Um dieses Ungleichverhältnis zu ändern, haben einige Interessenvertreter jetzt ein Bündnis geschlossen, das auch von Verdi und der Gewerkschaft Erziehung und Wissenschaft unterstützt wird. Verdi-Sprecher André Pollmann:
"Die Grundforderung ist einfach, dass das Leitbild der Lehrkraft wieder die des Angestellten ist. Und wo das nicht passieren kann, dass wieder jemand integriert wird in den Staatsdienst oder den Angestelltenstatus bekommt, dass diejenigen, die Honorarkräfte bleiben, aber durch Tarifverträge für Arbeitnehmerähnliche abgesichert werden und den Angestellten sogleich oder so ähnlich wie möglich gestellt werden. Das ist jetzt auch keine Lyrik, weil, es gibt schon einige Bereiche, wo das passiert ist in den Medienbereichen und in dem Bereich der Bildung, das müssen wir jetzt nachvollziehen."

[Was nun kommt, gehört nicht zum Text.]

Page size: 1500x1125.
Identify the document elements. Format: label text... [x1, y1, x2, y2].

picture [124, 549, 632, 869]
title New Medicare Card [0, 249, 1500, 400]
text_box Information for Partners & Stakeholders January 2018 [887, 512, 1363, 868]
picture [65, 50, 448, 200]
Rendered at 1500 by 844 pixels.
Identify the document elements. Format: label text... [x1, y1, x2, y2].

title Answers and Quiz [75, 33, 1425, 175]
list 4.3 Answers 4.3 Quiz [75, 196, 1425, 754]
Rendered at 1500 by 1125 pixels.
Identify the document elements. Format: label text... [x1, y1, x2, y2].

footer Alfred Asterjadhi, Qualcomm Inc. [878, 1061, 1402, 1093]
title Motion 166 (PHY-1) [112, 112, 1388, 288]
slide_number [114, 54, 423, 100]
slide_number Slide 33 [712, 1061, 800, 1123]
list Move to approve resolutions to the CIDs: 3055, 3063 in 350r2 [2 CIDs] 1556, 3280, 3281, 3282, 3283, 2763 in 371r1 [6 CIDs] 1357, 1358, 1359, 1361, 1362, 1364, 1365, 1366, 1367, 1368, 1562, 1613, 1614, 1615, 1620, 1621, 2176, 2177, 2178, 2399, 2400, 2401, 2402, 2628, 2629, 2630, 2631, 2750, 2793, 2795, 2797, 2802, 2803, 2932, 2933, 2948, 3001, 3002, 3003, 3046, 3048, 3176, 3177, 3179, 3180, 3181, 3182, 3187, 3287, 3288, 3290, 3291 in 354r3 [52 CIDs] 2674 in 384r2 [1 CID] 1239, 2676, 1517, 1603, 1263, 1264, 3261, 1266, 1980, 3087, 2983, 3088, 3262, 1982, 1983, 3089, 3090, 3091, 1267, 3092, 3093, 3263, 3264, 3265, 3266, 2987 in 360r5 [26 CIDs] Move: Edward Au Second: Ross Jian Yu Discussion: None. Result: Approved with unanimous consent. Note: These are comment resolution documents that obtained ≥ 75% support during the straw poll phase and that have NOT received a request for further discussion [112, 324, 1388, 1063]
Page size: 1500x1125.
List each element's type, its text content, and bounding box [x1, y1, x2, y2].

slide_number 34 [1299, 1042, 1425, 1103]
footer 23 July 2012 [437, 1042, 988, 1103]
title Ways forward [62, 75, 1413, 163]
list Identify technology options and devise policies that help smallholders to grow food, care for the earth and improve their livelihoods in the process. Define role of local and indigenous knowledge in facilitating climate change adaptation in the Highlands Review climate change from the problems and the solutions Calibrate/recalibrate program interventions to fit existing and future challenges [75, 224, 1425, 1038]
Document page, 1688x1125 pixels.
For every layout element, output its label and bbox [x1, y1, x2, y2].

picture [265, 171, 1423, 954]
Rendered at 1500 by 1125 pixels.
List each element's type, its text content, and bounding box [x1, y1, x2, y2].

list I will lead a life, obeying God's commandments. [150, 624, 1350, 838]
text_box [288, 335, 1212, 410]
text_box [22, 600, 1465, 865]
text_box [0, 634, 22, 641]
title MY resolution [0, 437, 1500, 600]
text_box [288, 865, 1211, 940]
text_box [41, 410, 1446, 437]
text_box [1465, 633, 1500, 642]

Pollmann betont, wo all diese Dozenten bei staatlichen Institutionen oder aber zumindest in deren Auftrag ihre Arbeit leisten würden: für die Bezirke, für das Land Berlin oder für das Bundesinnenministerium. Gerade aufgrund dieser Tatsache könne man diese Ungleichbehandlungen nicht weiter hinnehmen.
Am Ende des knapp zweistündigen Protestes gab es aber auch ein wenig Anlass zur Hoffnung. Vor wenigen Wochen haben sich die drei Bundesländer NRW, Hessen und Baden-Württemberg dazu entschlossen, ihre Gesetze für die Personalräte zu erweitern. Das bedeutet, dass arbeitnehmerähnliche Honorarkräfte, die also mehrheitlich für einen Arbeitgeber tätig sind, künftig eigene Interessenvertreter haben dürfen.